Da traten sie ein. Welch entsetzlicher Anblick! Da lag ausgestreckt auf seinem Lager der eine, kalt und starr, die gläsernen Augen weit geöffnet, während der andere, halb sitzend am Boden, die Faust wie zur Abwehr geballt, dahockte, regungslos, wie ein versteinertes Bild. »Hannes! Wenzel!« Keine Antwort – die beiden waren tot – und zur Tür herein blies der Wind, am Herd knisterte die Flamme. – Was war geschehen? Die es hätten sagen können, ihr Mund war stumm in alle Ewigkeit.
»Sie können doch nicht erfroren sein, Franzel?« meinte der Jüngere. »Hier ist's doch wärmer als in der ersten Hütte.«
»Das war nichts Rechtes«, sagte der Ältere, mein Gewährsmann, »Gott soll uns schützen, komm zurück, besser erfrieren, als von den unreinen Geistern der Nacht ...« Er vollendete den Satz nicht, bekreuzte sich und murmelte: »Herr Jesus, steh mir bei in meiner Not ...«
Und fort ging's wieder über Stock und Stein, durch Schnee und Regen in den Wald hinein. Betend brachten sie die Nacht in der ersten Hütte zu, und wenn die tödliche Ermüdung ihnen die Augen zu schließen drohte, da rüttelten sie sich gewaltsam empor aus den schmeichelnden Banden, die sie zu umstricken drohten.
Am anderen Tage ließ das Unwetter nach, und die beiden Männer eilten hinab nach Kinitz-Tetau, Hilfe zu holen und das Geschehene zu berichten. Von dort aus brach man auf und holte die beiden Leichen.

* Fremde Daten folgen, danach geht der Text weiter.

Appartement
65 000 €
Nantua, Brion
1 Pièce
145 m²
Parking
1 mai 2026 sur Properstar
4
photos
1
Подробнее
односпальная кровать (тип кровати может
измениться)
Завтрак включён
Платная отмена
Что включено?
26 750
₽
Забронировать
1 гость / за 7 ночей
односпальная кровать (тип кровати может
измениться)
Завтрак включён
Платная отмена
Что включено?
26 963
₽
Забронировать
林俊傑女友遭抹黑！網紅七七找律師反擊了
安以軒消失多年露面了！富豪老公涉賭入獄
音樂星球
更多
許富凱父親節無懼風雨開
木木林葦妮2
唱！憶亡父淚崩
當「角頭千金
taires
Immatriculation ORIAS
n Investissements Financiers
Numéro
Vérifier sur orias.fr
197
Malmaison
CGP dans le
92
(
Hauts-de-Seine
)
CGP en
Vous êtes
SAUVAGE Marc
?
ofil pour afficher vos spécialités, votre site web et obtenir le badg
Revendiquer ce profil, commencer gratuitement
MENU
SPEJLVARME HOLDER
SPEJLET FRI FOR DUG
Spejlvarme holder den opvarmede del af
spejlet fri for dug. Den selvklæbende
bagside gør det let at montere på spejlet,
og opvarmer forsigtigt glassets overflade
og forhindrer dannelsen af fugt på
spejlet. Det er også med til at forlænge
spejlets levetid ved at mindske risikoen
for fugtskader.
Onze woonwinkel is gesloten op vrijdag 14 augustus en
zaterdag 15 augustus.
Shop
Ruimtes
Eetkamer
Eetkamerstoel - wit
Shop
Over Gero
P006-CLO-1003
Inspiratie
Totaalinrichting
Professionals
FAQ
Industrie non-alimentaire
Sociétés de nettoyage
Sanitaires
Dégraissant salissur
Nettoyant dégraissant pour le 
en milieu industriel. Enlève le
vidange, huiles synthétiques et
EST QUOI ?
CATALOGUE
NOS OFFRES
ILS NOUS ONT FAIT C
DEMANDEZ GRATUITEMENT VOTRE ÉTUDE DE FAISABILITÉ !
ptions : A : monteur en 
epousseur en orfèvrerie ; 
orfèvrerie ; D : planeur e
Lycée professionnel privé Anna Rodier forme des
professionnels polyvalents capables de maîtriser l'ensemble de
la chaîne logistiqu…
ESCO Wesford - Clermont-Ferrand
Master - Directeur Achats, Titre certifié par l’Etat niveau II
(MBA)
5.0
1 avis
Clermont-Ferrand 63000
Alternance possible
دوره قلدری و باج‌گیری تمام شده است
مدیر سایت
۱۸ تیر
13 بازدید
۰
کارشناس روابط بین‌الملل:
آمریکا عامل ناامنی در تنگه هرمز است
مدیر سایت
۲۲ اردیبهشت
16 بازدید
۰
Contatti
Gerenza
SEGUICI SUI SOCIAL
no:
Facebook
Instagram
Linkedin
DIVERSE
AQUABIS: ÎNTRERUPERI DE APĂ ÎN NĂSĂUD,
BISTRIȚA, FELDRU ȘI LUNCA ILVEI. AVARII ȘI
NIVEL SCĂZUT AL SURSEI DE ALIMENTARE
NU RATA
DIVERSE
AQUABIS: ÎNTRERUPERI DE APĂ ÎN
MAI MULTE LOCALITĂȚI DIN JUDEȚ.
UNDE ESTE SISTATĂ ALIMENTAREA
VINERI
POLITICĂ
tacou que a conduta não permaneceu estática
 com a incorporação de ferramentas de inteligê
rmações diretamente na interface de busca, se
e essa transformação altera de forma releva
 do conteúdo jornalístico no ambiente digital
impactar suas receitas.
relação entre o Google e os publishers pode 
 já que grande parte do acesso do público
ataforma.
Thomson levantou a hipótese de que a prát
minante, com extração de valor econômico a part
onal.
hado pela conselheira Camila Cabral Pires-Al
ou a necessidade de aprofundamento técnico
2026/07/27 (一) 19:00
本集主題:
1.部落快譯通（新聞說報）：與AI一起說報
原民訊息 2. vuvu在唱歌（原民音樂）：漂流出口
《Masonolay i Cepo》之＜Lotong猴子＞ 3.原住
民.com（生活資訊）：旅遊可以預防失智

Der alte Franzel aber arbeitete weiter im Walde oben, und als der Monat zu Ende war, eilte er mit dem ausbezahlten Lohn hinunter nach Klattau zu seinem studierenden Sohne. So tat er's jahraus, jahrein, bis sein Sohn die Universität bezog. Da halfen die Abeles, an die sich jeder wandte, der Hilfe brauchte, und aus dem Sohne des armen einäugigen Holzhauers wurde ein angesehener Herr. Oft forderte der dankbare Sohn den greisen Vater auf, zu ihm in die Stadt zu ziehen und bei ihm seine alten Tage in Ruhe zu beschließen; der Alte jedoch war hierzu nicht zu bewegen. Er wäre, von Heimweh verzehrt, gestorben in den steinernen Häusern der Stadt, fern von seiner Ofenbank und seinen Kienspänen, der alte Holzhauer mit dem weißen Haupt, der so viel gearbeitet und so viel erfahren hatte in seinem langen Leben.
Jetzt sitzt er still da, und wenn seine Enkel reden von der harten Arbeit und den Gefahren dabei, da blitzt sein einziges Auge hell auf, und er denkt der Jugend und der schönen Wälder da oben. Es ist gut, dass er nicht mehr hinauf kann, die Verwüstungen des letzten Dezenniums würden, wenn er sie sähe, sein altes Herz brechen.